#### What is expected:
Look for the word "across" in the records, and copy each line where it appears.

#### Data for this task:

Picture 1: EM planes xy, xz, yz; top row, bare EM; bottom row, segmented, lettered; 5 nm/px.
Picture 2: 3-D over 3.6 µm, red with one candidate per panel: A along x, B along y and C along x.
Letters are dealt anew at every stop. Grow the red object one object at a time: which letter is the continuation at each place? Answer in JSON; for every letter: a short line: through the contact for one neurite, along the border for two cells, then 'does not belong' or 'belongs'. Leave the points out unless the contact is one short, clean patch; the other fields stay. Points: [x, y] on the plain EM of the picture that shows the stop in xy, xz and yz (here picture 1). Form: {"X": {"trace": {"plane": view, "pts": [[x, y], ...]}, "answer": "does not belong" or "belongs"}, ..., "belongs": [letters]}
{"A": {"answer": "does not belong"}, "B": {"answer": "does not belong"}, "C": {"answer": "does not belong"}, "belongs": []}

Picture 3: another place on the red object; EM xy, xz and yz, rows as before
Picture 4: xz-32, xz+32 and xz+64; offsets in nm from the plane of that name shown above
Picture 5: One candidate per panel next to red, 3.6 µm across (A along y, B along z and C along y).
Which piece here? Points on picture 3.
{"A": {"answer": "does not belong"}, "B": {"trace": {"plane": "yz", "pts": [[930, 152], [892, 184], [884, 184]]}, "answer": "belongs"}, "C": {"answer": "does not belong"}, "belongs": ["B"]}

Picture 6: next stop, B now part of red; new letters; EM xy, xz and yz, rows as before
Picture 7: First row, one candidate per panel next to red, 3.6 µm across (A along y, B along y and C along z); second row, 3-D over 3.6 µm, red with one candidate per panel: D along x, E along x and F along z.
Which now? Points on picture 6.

#### Output of the task:
Picture 5: One candidate per panel next to red, 3.6 µm across (A along y, B along z and C along y).
Picture 7: First row, one candidate per panel next to red, 3.6 µm across (A along y, B along y and C along z); second row, 3-D over 3.6 µm, red with one candidate per panel: D along x, E along x and F along z.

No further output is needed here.